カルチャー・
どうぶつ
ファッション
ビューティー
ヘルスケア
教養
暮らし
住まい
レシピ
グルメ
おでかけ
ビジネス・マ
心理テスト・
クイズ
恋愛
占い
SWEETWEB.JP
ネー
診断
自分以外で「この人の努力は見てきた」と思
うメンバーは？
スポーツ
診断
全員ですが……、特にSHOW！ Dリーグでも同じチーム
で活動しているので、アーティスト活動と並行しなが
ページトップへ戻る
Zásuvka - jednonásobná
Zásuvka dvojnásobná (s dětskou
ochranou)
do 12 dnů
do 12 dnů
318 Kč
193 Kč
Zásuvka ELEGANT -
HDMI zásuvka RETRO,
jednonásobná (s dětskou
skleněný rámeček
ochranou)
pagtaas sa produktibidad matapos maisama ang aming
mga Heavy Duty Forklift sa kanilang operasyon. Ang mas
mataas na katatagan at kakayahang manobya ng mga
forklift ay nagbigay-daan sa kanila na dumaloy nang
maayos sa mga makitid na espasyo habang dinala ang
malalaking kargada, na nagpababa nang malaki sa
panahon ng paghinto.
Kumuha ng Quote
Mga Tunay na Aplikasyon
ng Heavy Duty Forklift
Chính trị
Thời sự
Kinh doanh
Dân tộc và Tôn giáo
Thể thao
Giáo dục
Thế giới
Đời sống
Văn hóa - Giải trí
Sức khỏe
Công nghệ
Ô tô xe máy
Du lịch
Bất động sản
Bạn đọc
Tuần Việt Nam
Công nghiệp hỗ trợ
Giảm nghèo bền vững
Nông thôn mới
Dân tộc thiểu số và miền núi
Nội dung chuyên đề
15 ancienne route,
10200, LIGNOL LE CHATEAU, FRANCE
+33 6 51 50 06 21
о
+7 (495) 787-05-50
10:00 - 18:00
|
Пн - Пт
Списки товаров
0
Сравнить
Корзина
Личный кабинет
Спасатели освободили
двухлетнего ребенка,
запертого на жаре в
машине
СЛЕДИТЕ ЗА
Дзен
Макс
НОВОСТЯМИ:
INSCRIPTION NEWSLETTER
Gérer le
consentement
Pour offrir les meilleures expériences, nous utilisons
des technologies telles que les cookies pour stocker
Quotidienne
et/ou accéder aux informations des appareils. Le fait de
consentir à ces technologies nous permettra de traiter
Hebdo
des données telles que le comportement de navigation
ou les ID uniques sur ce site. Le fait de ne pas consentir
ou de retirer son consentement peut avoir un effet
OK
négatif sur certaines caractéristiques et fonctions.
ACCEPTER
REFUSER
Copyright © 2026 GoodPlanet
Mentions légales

WORK ORDER ▸
Take every line in the preceding listing that contains "nous" and copy it.

TASK RESULT ▸
Pour offrir les meilleures expériences, nous utilisons
consentir à ces technologies nous permettra de traiter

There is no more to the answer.